• **Task description**
Could you format everything from the start of the material down to and including the line containing "Out: rpm 4000" as a JSON list of strings, one string per line, with blank lines skipped and the pictures left out?

• **Material shown**
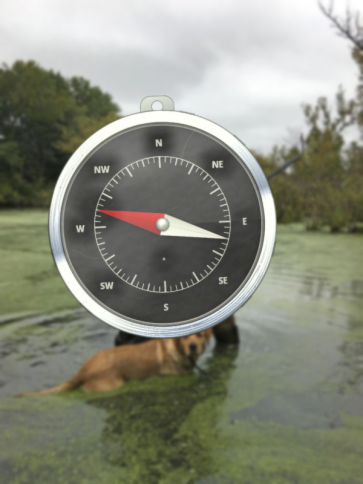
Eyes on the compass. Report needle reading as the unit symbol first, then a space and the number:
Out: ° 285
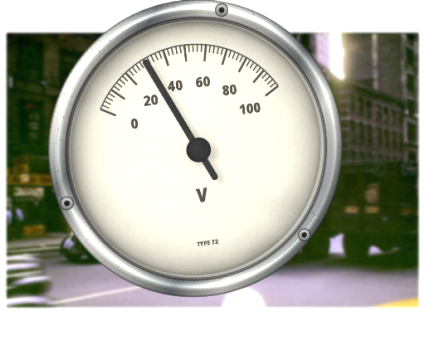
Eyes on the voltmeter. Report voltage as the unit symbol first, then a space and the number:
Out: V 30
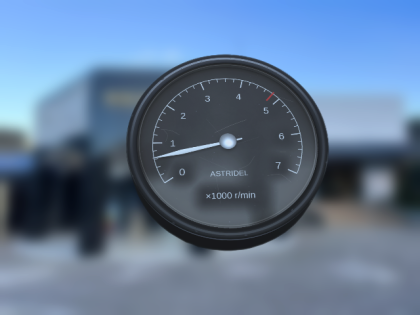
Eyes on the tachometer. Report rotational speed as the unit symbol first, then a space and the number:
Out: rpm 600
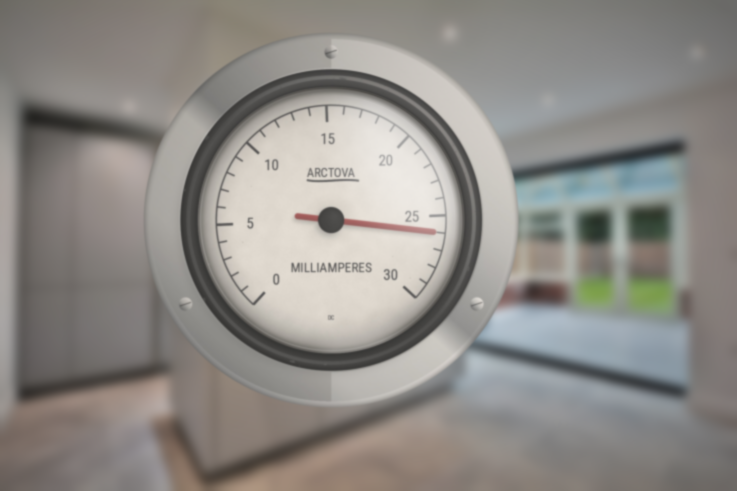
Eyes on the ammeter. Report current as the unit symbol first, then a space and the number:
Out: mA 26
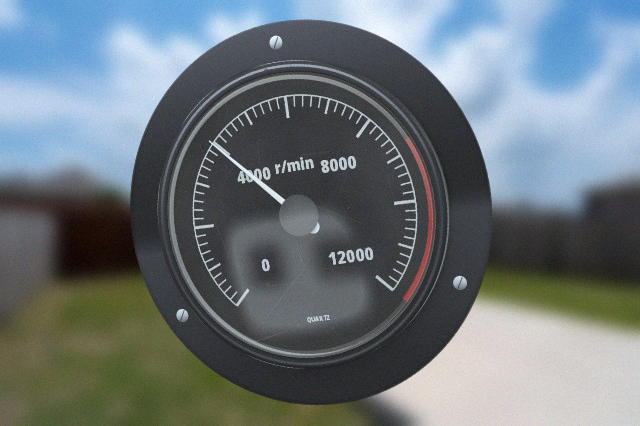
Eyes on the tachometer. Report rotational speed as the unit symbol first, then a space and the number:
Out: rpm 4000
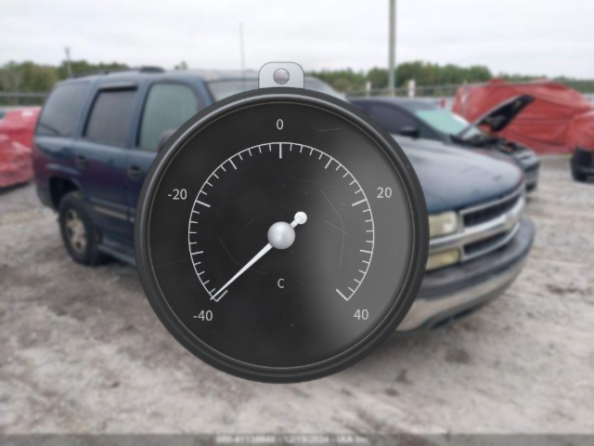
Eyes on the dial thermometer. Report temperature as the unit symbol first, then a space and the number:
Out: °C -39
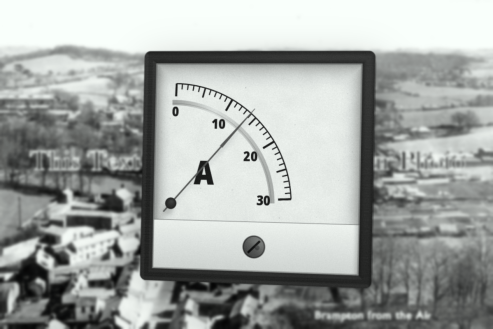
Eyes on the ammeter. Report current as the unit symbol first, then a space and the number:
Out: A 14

• **Answer for this exercise**
[
  "Eyes on the compass. Report needle reading as the unit symbol first, then a space and the number:",
  "Out: ° 285",
  "Eyes on the voltmeter. Report voltage as the unit symbol first, then a space and the number:",
  "Out: V 30",
  "Eyes on the tachometer. Report rotational speed as the unit symbol first, then a space and the number:",
  "Out: rpm 600",
  "Eyes on the ammeter. Report current as the unit symbol first, then a space and the number:",
  "Out: mA 26",
  "Eyes on the tachometer. Report rotational speed as the unit symbol first, then a space and the number:",
  "Out: rpm 4000"
]